Task brief
Rewrite the lines below, from the start of the records up to and including the line with "Reads: 3,35", so that "Sound off" becomes "Call out" and all else stays unchanged.

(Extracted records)
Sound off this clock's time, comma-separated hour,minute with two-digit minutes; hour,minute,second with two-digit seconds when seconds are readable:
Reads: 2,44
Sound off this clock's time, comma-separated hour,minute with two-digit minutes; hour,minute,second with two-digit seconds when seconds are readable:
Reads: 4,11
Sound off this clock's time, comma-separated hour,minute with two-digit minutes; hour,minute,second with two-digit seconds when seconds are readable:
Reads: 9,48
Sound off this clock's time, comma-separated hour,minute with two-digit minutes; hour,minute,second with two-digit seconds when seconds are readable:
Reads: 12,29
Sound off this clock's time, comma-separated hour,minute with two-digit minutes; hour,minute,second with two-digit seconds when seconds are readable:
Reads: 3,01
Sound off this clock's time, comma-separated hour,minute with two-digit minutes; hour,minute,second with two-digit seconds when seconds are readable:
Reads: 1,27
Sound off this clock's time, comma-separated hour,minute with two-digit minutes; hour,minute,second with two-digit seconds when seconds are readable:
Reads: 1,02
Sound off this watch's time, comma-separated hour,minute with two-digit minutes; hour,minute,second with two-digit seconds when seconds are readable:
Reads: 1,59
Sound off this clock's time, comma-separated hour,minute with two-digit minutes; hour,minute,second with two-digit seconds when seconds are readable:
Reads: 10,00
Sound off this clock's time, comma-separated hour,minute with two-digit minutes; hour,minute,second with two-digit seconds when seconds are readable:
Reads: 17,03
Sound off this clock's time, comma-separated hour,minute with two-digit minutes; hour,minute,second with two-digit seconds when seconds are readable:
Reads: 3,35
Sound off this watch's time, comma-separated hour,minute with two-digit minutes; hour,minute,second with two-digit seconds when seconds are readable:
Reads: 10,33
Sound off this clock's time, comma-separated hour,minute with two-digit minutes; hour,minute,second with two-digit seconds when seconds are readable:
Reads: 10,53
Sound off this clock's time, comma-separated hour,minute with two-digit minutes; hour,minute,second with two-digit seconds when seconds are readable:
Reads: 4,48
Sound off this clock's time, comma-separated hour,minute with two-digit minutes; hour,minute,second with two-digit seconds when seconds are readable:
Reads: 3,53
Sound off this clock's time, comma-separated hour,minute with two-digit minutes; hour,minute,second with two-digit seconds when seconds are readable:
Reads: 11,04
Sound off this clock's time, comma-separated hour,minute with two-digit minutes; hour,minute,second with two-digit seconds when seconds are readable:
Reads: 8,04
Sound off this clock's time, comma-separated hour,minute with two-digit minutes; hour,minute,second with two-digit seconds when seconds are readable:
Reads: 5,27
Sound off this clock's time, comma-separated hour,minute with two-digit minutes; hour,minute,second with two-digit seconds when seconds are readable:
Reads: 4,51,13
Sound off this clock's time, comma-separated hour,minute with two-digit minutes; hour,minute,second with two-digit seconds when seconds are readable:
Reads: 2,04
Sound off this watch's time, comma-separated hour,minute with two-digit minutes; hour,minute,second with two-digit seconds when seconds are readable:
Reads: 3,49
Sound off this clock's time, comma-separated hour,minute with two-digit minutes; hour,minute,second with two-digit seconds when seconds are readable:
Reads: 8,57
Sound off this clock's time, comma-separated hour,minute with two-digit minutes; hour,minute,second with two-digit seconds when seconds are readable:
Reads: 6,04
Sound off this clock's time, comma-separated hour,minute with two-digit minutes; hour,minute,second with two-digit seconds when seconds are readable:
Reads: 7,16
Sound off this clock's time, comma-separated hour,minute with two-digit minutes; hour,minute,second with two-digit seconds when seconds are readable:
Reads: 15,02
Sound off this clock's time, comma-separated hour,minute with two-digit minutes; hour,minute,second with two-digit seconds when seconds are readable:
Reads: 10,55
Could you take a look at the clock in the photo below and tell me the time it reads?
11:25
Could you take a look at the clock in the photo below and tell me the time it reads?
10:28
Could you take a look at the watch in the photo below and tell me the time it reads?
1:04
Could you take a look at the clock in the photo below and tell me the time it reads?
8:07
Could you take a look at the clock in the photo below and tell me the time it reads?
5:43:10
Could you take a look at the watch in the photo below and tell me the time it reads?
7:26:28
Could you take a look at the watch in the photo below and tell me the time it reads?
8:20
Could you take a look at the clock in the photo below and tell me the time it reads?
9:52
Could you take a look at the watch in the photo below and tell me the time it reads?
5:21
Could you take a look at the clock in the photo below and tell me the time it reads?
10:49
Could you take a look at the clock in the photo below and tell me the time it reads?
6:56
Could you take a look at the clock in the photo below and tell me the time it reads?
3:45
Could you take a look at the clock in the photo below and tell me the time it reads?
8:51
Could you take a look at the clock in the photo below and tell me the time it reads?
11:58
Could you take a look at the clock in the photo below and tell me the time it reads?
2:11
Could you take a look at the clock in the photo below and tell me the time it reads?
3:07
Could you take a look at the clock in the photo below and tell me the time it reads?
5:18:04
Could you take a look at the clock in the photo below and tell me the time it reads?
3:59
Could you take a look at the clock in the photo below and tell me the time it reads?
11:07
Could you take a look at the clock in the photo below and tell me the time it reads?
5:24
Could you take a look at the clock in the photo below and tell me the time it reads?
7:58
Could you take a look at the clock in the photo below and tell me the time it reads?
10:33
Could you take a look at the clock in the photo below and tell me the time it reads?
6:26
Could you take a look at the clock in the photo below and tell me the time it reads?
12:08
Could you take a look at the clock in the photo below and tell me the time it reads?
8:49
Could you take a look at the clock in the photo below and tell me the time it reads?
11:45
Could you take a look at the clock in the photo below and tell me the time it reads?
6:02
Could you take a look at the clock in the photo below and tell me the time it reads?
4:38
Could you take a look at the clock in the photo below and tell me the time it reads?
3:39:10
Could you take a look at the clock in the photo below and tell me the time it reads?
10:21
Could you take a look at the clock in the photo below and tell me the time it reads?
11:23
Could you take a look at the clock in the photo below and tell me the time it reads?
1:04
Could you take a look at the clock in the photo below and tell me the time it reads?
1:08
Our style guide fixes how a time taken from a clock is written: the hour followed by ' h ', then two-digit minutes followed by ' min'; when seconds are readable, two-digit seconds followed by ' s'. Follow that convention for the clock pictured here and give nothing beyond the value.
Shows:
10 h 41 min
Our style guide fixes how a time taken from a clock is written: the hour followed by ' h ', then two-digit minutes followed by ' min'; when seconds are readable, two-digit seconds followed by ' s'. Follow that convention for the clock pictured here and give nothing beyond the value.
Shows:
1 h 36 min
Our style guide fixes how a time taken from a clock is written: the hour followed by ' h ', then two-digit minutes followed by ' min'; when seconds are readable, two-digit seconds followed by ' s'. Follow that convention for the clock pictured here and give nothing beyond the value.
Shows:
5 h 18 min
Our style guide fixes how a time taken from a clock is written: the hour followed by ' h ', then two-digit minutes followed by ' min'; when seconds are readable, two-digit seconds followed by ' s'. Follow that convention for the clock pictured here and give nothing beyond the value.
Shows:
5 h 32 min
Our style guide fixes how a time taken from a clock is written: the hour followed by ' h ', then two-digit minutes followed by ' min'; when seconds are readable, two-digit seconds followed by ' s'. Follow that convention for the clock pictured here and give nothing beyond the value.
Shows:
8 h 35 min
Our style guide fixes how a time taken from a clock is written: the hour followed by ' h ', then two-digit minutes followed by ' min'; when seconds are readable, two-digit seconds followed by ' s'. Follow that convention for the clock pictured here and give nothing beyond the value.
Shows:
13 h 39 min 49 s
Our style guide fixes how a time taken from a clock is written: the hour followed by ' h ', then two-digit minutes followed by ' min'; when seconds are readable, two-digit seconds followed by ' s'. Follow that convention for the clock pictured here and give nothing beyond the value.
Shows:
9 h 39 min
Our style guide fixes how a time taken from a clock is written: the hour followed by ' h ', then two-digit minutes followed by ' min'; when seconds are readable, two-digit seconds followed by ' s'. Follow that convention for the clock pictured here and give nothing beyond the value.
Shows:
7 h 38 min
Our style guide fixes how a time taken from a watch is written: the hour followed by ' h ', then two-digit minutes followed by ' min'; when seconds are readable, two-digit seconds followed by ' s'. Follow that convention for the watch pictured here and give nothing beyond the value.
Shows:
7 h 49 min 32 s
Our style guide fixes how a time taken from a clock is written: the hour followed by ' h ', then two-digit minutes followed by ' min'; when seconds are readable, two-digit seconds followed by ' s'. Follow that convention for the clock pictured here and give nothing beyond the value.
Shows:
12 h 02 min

Result
Call out this clock's time, comma-separated hour,minute with two-digit minutes; hour,minute,second with two-digit seconds when seconds are readable:
Reads: 2,44
Call out this clock's time, comma-separated hour,minute with two-digit minutes; hour,minute,second with two-digit seconds when seconds are readable:
Reads: 4,11
Call out this clock's time, comma-separated hour,minute with two-digit minutes; hour,minute,second with two-digit seconds when seconds are readable:
Reads: 9,48
Call out this clock's time, comma-separated hour,minute with two-digit minutes; hour,minute,second with two-digit seconds when seconds are readable:
Reads: 12,29
Call out this clock's time, comma-separated hour,minute with two-digit minutes; hour,minute,second with two-digit seconds when seconds are readable:
Reads: 3,01
Call out this clock's time, comma-separated hour,minute with two-digit minutes; hour,minute,second with two-digit seconds when seconds are readable:
Reads: 1,27
Call out this clock's time, comma-separated hour,minute with two-digit minutes; hour,minute,second with two-digit seconds when seconds are readable:
Reads: 1,02
Call out this watch's time, comma-separated hour,minute with two-digit minutes; hour,minute,second with two-digit seconds when seconds are readable:
Reads: 1,59
Call out this clock's time, comma-separated hour,minute with two-digit minutes; hour,minute,second with two-digit seconds when seconds are readable:
Reads: 10,00
Call out this clock's time, comma-separated hour,minute with two-digit minutes; hour,minute,second with two-digit seconds when seconds are readable:
Reads: 17,03
Call out this clock's time, comma-separated hour,minute with two-digit minutes; hour,minute,second with two-digit seconds when seconds are readable:
Reads: 3,35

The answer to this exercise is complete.